Por vezes Arthur surprehendia-se tambem commovido, porque interessado no contraste d’aquella simplicidade ingenua e sincera, pouco a pouco, sem n’isso reparar, ia sendo por ella dominado. O sentimento de quasi paternidade que lhe vinha ao pé de Judith, revelava-o elle nos presentes que lhe fazia, medalhões com baixos-relevos de Virgens e Christos, beniterios de espaldares rendilhados, albuns de aquarella e carvões de paizagem, flôres, quinquilharias e até ninhos, dos passaros que nidificavam nos grandes platanos do quintal.

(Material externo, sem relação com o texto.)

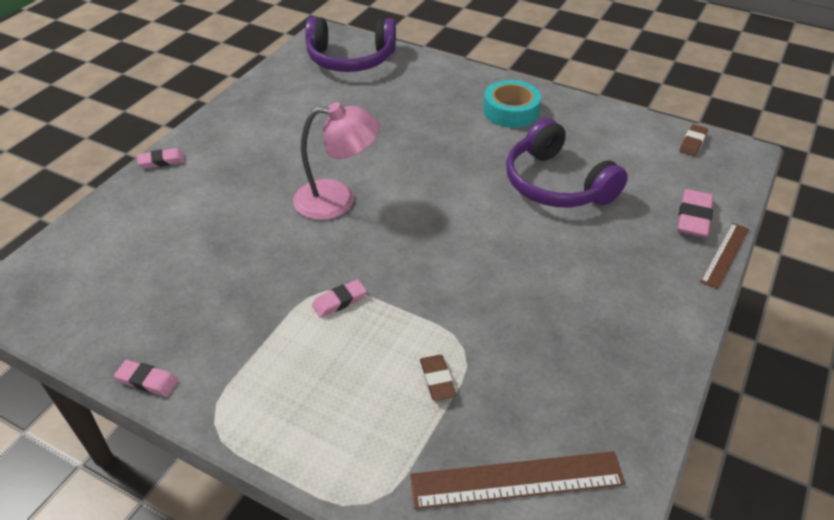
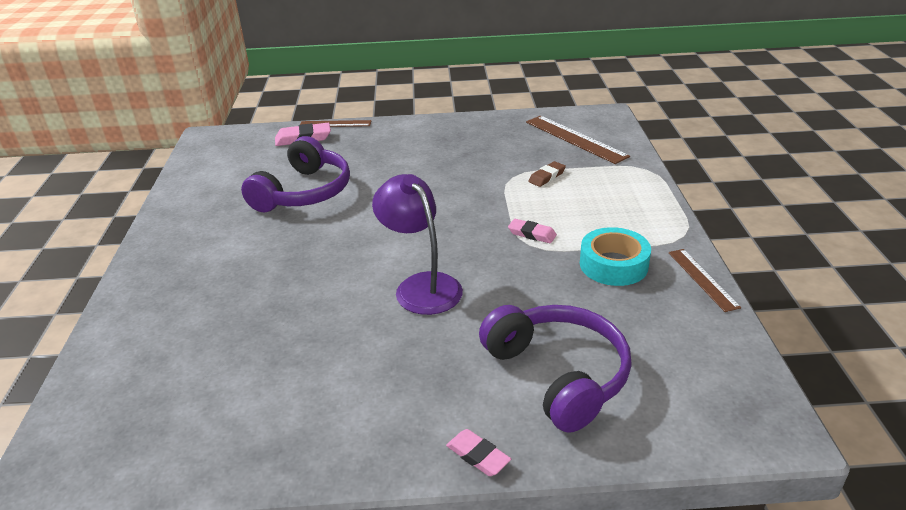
camera: 120 degrees left, 10 degrees down
(147, 381) = (702, 279): pink eraser -> brown ruler
(337, 200) = (421, 286): pink lamp -> purple lamp
(350, 59) = (117, 409): purple headphones -> purple headphones (558, 375)
(511, 111) = (197, 244): turquoise tape -> turquoise tape (613, 265)
(692, 143) = (202, 155): brown eraser -> none

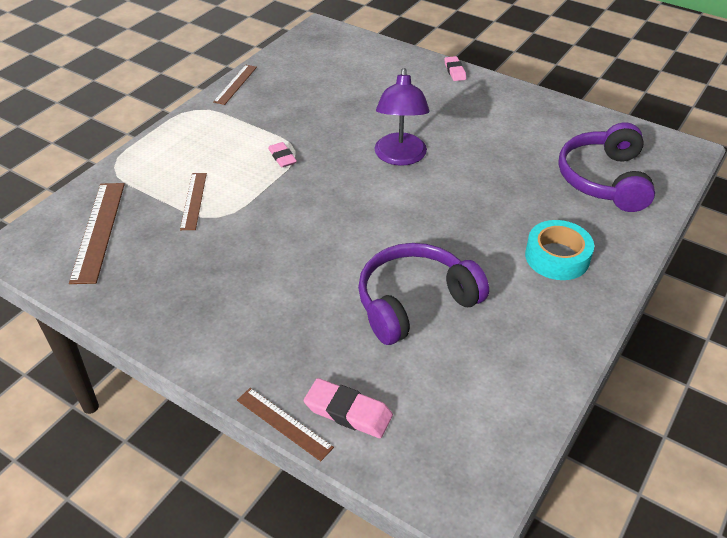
camera: 145 degrees left, 10 degrees up
(547, 177) = (193, 201): brown eraser -> brown ruler
(558, 375) = (380, 81): purple headphones -> purple headphones (604, 179)
(613, 265) = (267, 113): turquoise tape -> turquoise tape (557, 257)

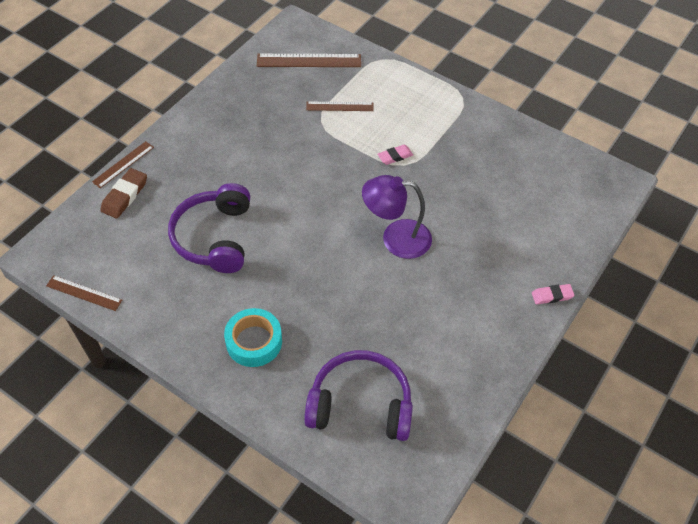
camera: 90 degrees right, 10 degrees up
(235, 84) = (505, 121): brown ruler -> brown ruler (84, 293)
(348, 412) = (125, 196): pink eraser -> brown eraser
(415, 302) = (215, 237): purple headphones -> purple headphones turned 150 degrees counterclockwise

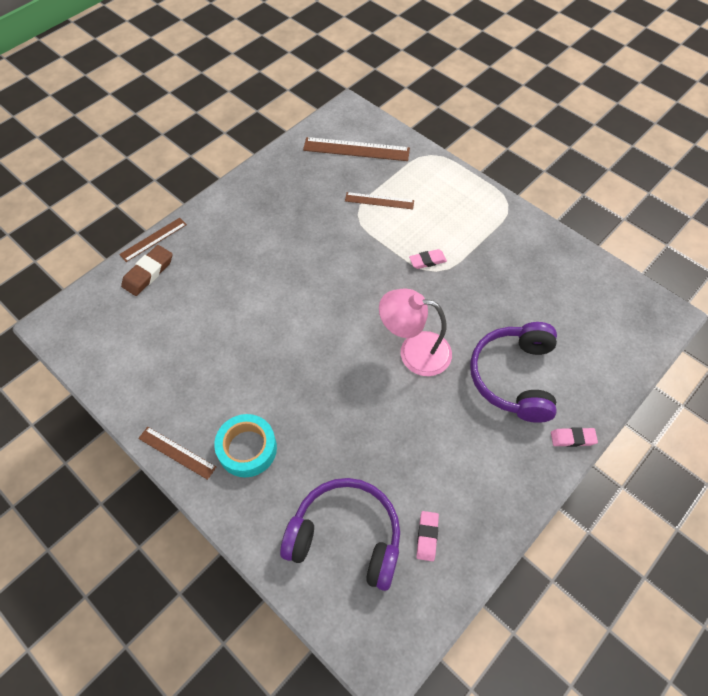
camera: 10 degrees right, 5 degrees up
(84, 293) = (88, 372): brown ruler -> brown ruler (177, 452)
(215, 237) = (228, 328): purple headphones -> purple headphones (514, 377)
(396, 238) = (414, 351): purple lamp -> pink lamp
(434, 394) = (427, 536): none -> pink eraser

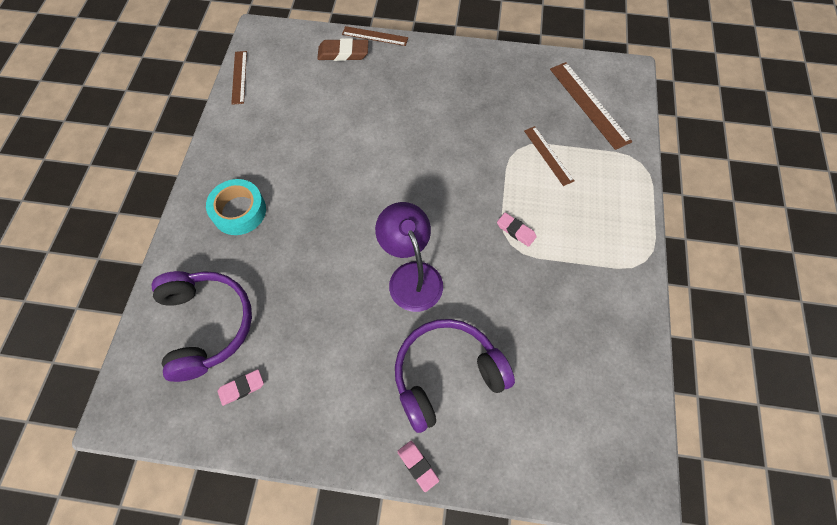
camera: 55 degrees right, 5 degrees up
(177, 452) = (208, 169): brown ruler -> brown ruler (239, 77)
(414, 351) = (411, 275): pink lamp -> purple lamp

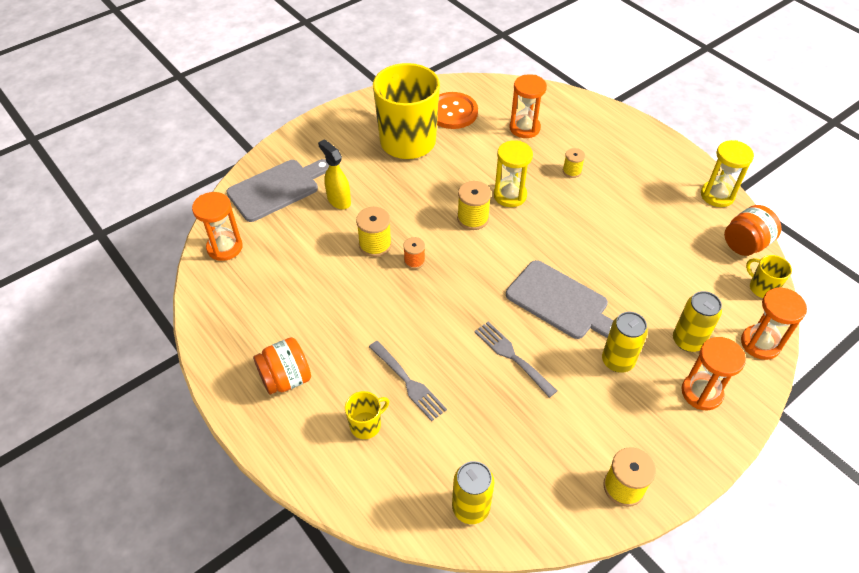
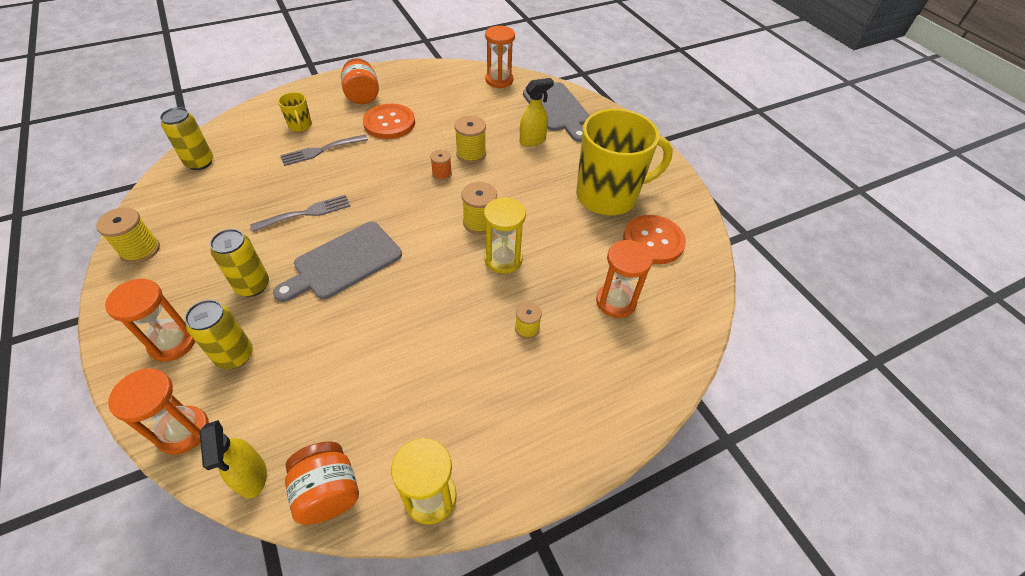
camera: 100 degrees right, 0 degrees up
(337, 331) = (389, 123): none -> orange button
(762, 288) = (251, 477): yellow mug -> yellow spray bottle

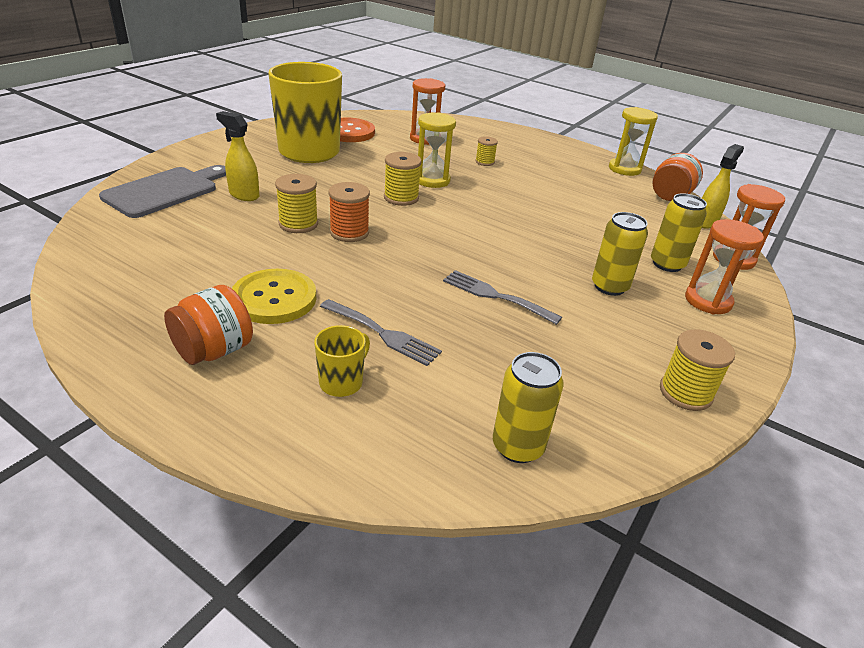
camera: 120 degrees left, 15 degrees down
(344, 262) = (524, 249): grey cutting board -> none
(389, 123) = (274, 298): orange button -> yellow button
(442, 174) = (349, 232): orange spool -> orange spool, size x1.58
(499, 80) = (103, 241): orange hourglass -> none

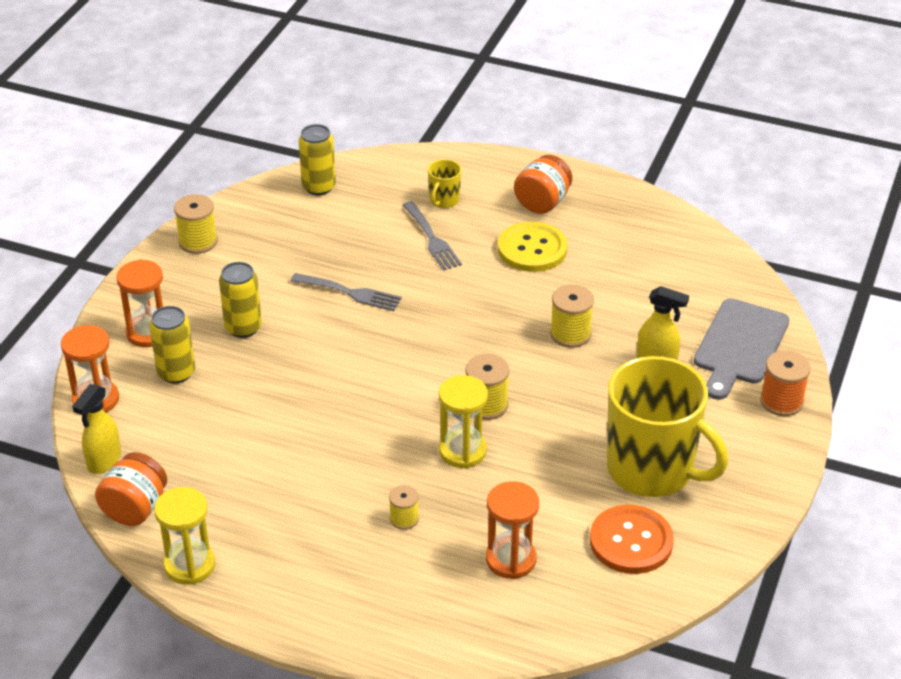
camera: 170 degrees right, 5 degrees up
(349, 232) = (514, 335): orange spool -> orange spool (781, 401)
(383, 333) = (432, 239): grey fork -> grey fork turned 135 degrees counterclockwise

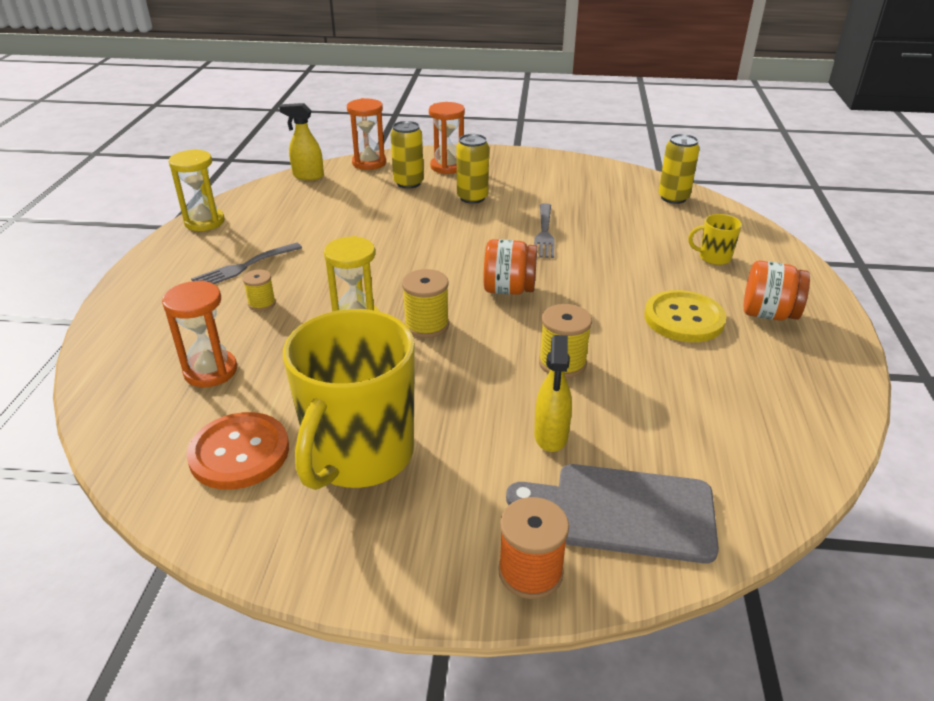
camera: 75 degrees right, 5 degrees down
(135, 508) = (261, 194): orange jar -> orange jar (509, 290)
(198, 242) = (562, 165): yellow spool -> none
(432, 239) = (650, 260): grey fork -> grey fork (244, 267)

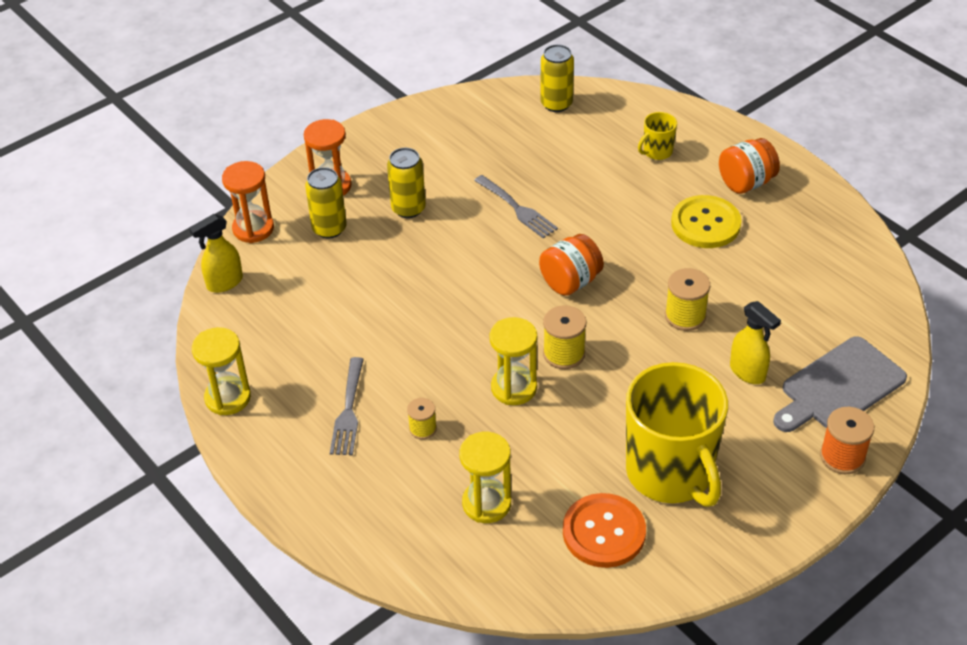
camera: 45 degrees left, 10 degrees up
(210, 371) = (486, 503): orange hourglass -> yellow hourglass

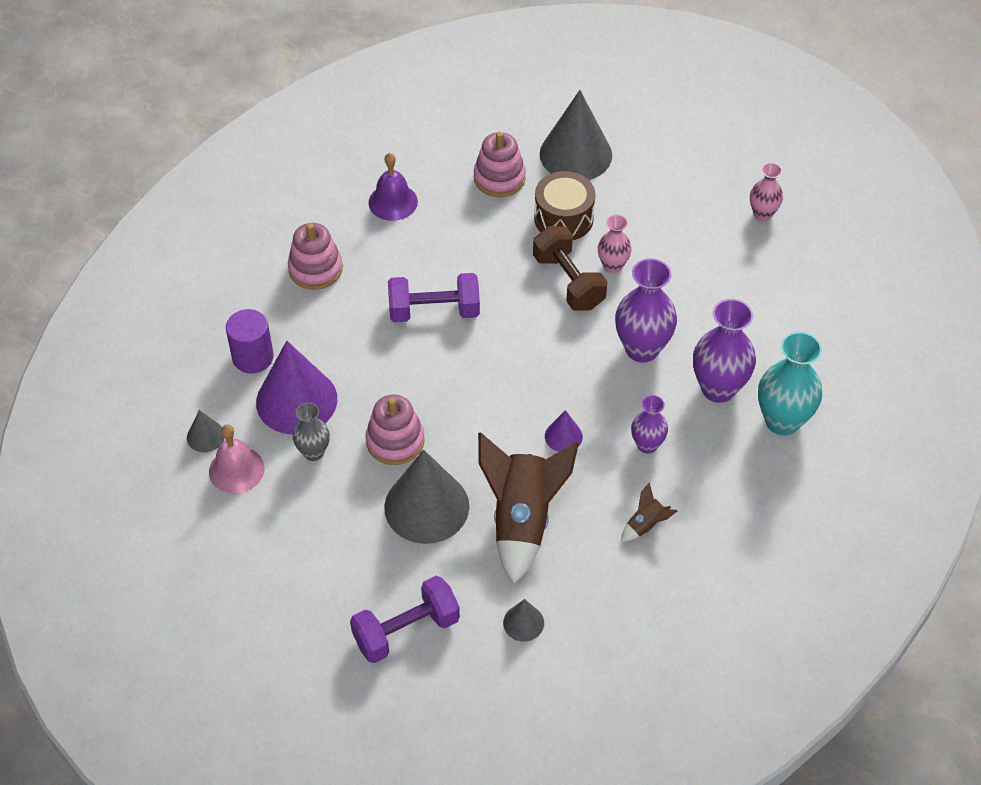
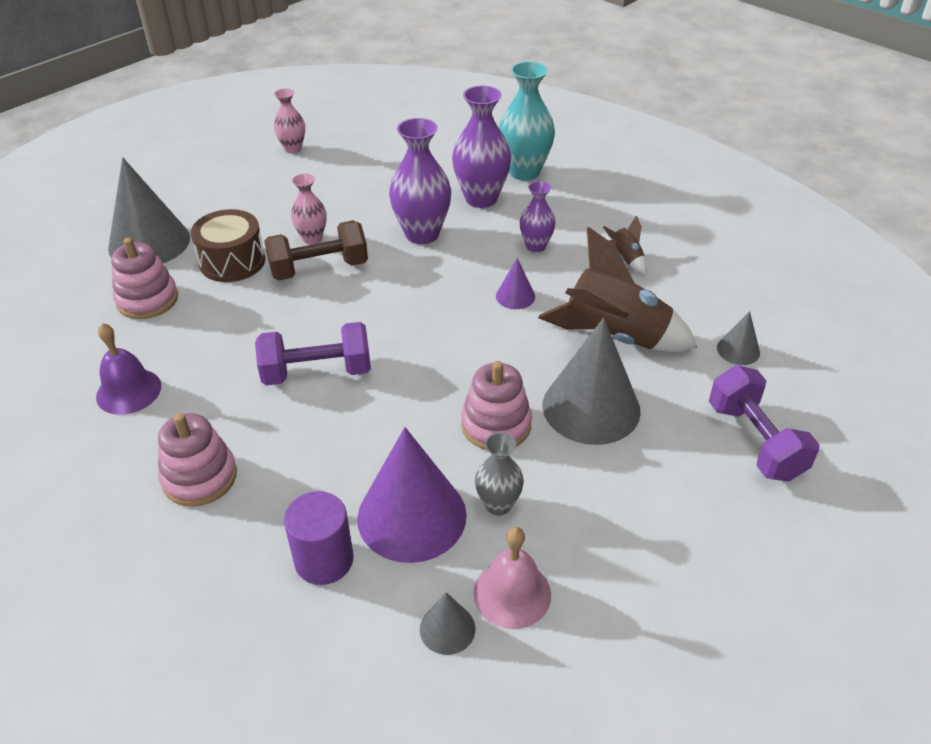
camera: 80 degrees left, 10 degrees down
(434, 311) = (317, 372): purple dumbbell -> purple dumbbell turned 75 degrees clockwise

Nunca se esqueceria da ineffavel frescura de lagrimas que sentira no peito, a vez que indo vêl-a com uma grande rosa branca, toda orvalhada, ella viera com uns geitinhos infantis tirar-lh’a muito delicadamente, emquanto os seus olhos claros scintillavam. E desfolhando a rosa com os dentes, petala por petala, fôra-a comendo com a especie de gula voluptuosa com que os canarios debicam folhas d’alface, e tendo sempre os ardentes olhos pregados n’elle.
Todas as manhãs ao erguer, Arthur fazia a sua hora de gymnastica revigorante, preparatoria dos trabalhos do dia. Começava com vinte kilos em cada braço, ia d’alli aos saltos elasticos sobre pranchões fixados a variadas alturas, depois fazia as distensões, torsões e suspensões do trapesio, acabando no moinho, grande trabalho de destreza, que exige olho fino, corpo d’aço e precisão de mathematico.
Da janella, se acontecia estar levantada, Judith dava gritos de susto, pedia-lhe para suspender os trabalhos, ameaçando-o ficar de mal com elle, se proseguisse.
Arthur socegava-a com palavras de valentia, intimamente lisonjeado ao menor dos seus gritinhos hystericos—e se na janella do sotão as lentes do Albano brilhavam, era uma festa entre os tres.